Bizrate Insights Inc.
- Type: Subsidiary
- Industry: Market research
- Founded: 1996; 30 years ago in Los Angeles, California, United States
- Founder: Farhad Mohit, Henri Asseily
- Headquarters: Stamford, Connecticut, United States
- Products: Online ratings
- Parent: People Inc.

= Bizrate Insights =

Market research company

Bizrate Insights Inc. is a U.S.-based market research firm specializing in consumer-generated insights for online and omnichannel retailers. Its feedback solutions have been widely adopted by retailers seeking to better understand shopper behavior, improve user experience, and benchmark performance against industry standards.

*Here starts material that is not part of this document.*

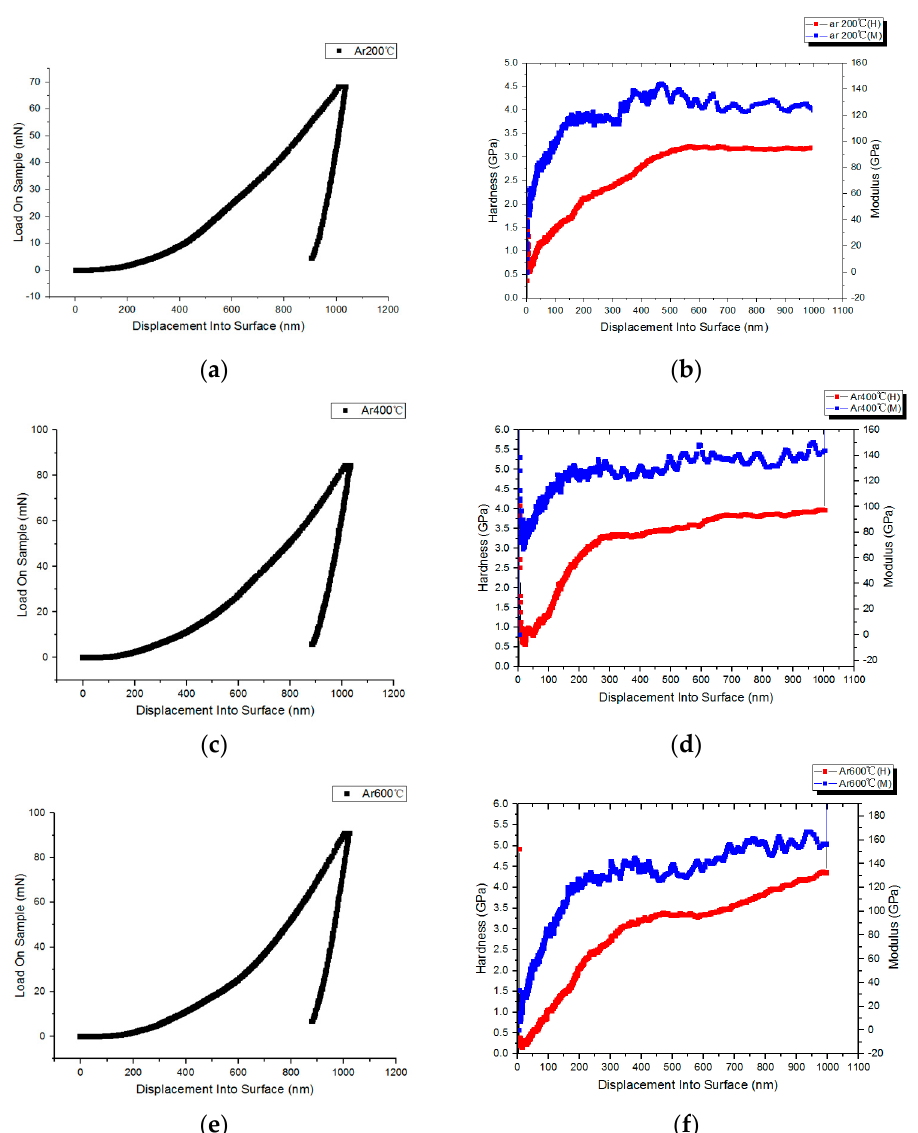
Figure 12. Characteristic load vs. nanoindentation depth for anodized samples annealed in Ar at ( a ) 200 °C, ( c ) 400 °C and ( e ) 600 °C. Hardness and modulus vs. nanoindentation depth for anodized samples annealed in Ar at ( b ) 200 °C, ( d ) 400 °C, and ( f ) 600 °C.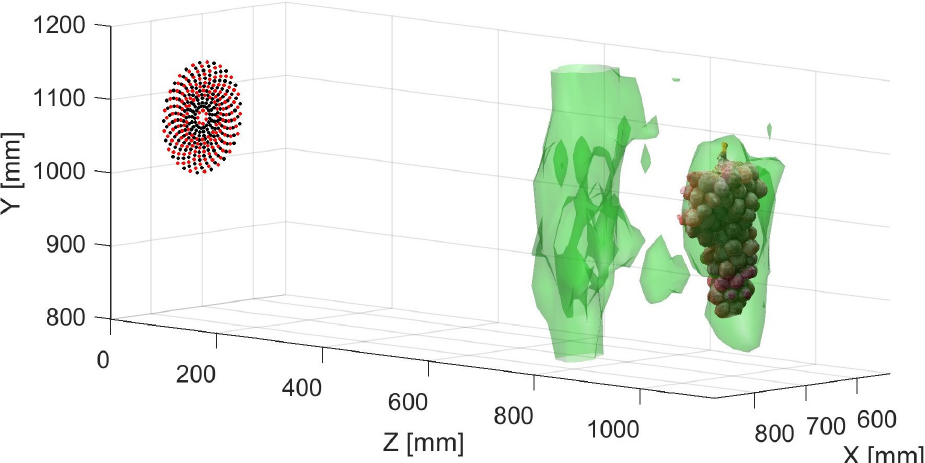
Figure 12. An plot showing an RMS isosurface plot for scans of a grape bunch (at about z = 1100 mm) and leaves (at about z = 700 mm), where 20 averages were made of the measurement at each position. The 3D photogrammetry scan of the grapes and the microphone (black dots) and transducer (red dots) arrays have been overlaid. It can be seen that the volume of the leaves is significant.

Services include customer surveys with unlimited responses, verified ratings and reviews, retail benchmarking, and reporting tools. Bizrate Insights is also among the third-party review partners supported by Google, allowing participating retailers’ reviews to contribute to Google Store Ratings.

Founded in 1996, Bizrate Insights is headquartered in Stamford, Connecticut, and operates as a subsidiary of People Inc.

== History ==
Binary Compass Enterprises, later Bizrate, was founded in June 1996 by classmates at the University of California Los Angeles and Wharton School of Business, Farhad Mohit and Henri Asseily based on a school project they authored while attending the Wharton School of the University of Pennsylvania.

The first retailer reviews were collected in 1997 after launching and rebranding the website as Bizrate.com. Services were later expanded to include comparison shopping. In 1999, Bizrate partnered with Consumer Reports to provide ratings in both the print and online editions of the Consumer Reports.

In 2004, Bizrate rebranded to Shopzilla.

In June 2005, E.W. Scripps acquired Shopzilla, which included all operating websites and Bizrate Insights. In June 2011, Symphony Technology Group acquired Shopzilla, including all operating websites and Bizrate Insights. In September 2014, Shopzilla.com rebranded to Connexity, Inc.; Bizrate Insights continued to operate under the Connexity umbrella. In June 2015, Connexity acquired PriceGrabber. Customer feedback collected under PriceGrabber was then collected by Bizrate Insights. In September 2016, The Bizrate Insights division of Connexity is acquired by Synapse Group Inc., a division of Time Inc.

In 2010, Bizrate Insights formed a partnership with Google to begin distributing retailer ratings and reviews from Bizrate Insights to Google Product Search and Google AdWords ads.